Now, YouTube is embracing smaller partners like Blip through a trial with a video ad network founded by ex-Googlers called FreeWheel, which allows Blip and others to serve their own ads inside YouTube. Blip still has to approve individual members before they can tap into those YouTube dollars, but once they pass muster they can use FreeWheel to set up their ads once to play on YouTube, Vimeo, Blip, iTunes, or wherever.

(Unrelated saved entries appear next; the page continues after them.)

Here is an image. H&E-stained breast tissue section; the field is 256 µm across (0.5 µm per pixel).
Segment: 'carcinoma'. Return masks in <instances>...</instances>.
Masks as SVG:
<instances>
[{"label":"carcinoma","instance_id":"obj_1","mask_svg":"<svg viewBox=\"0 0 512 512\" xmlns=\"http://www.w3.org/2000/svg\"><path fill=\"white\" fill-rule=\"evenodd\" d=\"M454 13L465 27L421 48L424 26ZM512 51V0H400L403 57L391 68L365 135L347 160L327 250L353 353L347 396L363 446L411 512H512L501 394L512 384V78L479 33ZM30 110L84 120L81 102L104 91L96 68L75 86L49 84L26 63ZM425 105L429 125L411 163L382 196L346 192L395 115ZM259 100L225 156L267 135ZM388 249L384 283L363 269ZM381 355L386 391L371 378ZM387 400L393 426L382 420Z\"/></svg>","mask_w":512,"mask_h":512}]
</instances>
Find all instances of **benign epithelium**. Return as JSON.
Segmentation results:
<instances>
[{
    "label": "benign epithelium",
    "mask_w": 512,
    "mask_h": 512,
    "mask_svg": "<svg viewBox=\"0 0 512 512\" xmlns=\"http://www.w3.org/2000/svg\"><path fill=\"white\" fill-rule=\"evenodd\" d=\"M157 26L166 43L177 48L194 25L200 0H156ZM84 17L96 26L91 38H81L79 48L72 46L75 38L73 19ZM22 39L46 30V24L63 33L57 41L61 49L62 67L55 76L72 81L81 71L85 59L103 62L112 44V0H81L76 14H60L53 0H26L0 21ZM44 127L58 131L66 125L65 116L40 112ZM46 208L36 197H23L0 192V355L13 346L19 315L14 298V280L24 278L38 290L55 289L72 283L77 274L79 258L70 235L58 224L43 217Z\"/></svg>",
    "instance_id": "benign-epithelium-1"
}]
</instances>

FreeWheel takes care of the accounting and rev-shares, which gets complicated when the money gets split so many ways. Blip deos a 50/50 rev share with video creators after payments to third parties like YouTube and FreeWheel.

Along with the new distribution partnerships, Blip has completely redesigned its video management dashboard from the ground up. (See screen shots below). Web video auteurs can now see in one place how many views and dollars each episode of their videos is attracting. (TubeMogul is powering the analytics). The dashboard lets them batch edit and distribute their videos.  They can drag and drop teh videos in teh episode list to reorder them, and the new order is automatically propagated to their RSS feed and all point so distribution. The embeddable Blip video player itself is also now much more customizable.  .

All of these changes should help Hudack get Blip closer to his “stretch” goal of becoming profitable this year. He raised $5.2 million from Bain Capital Ventures last October, which helped it get through the worst of the advertising downturn. “What we found was that the first quarter sucked,” he says, ” but April started leading a resurgence of advertising dollars. Every month is a new record for us.” The average cost advertising rates Blip gets are between $10 and $20 per thousand views.

That YouTube deal should have the effect of increasing views while putting downward pressure on CPMs. But if views go up faster than prices go down, Blip will end up better off.